Weary of getting the run-around from the Obama administration, which claims it doesn't rely on the opinion expressed in the OLC decision, the privacy experts expressed concern that the decision, which was written when the OLC was favoring broad executive power, supports warrantless surveillance.

“At the time, the OLC was writing opinions that articulated a very broad executive power,” a report in The Hill quoted ACLU attorney Eliza Sweren-Becker as saying. “So without knowing more about the opinion itself, it's possible that this particular OLC opinion also takes that kind of expansive approach to executive power.”

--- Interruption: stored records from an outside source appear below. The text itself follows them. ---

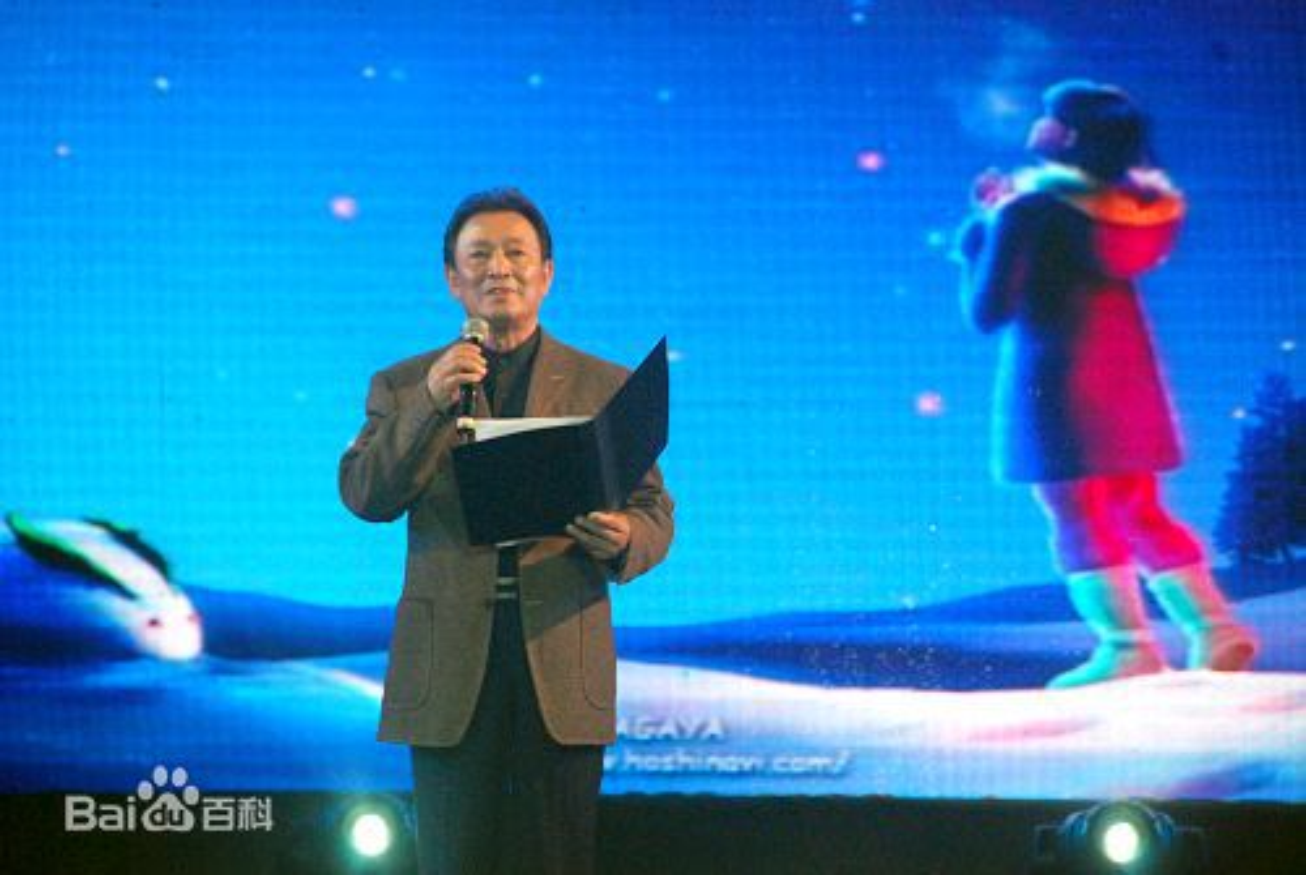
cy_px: 438
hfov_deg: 6.9
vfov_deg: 4.6
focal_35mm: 300
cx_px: 653
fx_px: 10899
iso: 1100
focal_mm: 200
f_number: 5.6
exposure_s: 1/60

The document has been on the radar of privacy advocates and concerned lawmakers for more than a decade, with no real progress made in obtaining a copy. Sen. Ron Wyden (D-Ore.), who has made privacy a centerpiece of his tenure in the Senate and has been outspoken on surveillance, mentioned his failed attempts to get a copy of the document in an early 2013 letter to CIA Director John O. Brennan, then assistant to the president for homeland security and counterterrorism. Wyden said in one request to then Attorney General Eric Holder he had “noted that the opinion regarding commercial service agreements has direct relevance to ongoing congressional debates regarding cybersecurity legislation.”

The ACLU filed suit over the document, which The Hill said is believed to relate, at least in part, to commercial service agreements that exist likely between tech and telecom companies and customers, after a Freedom of Information Act (FOIA) request was denied.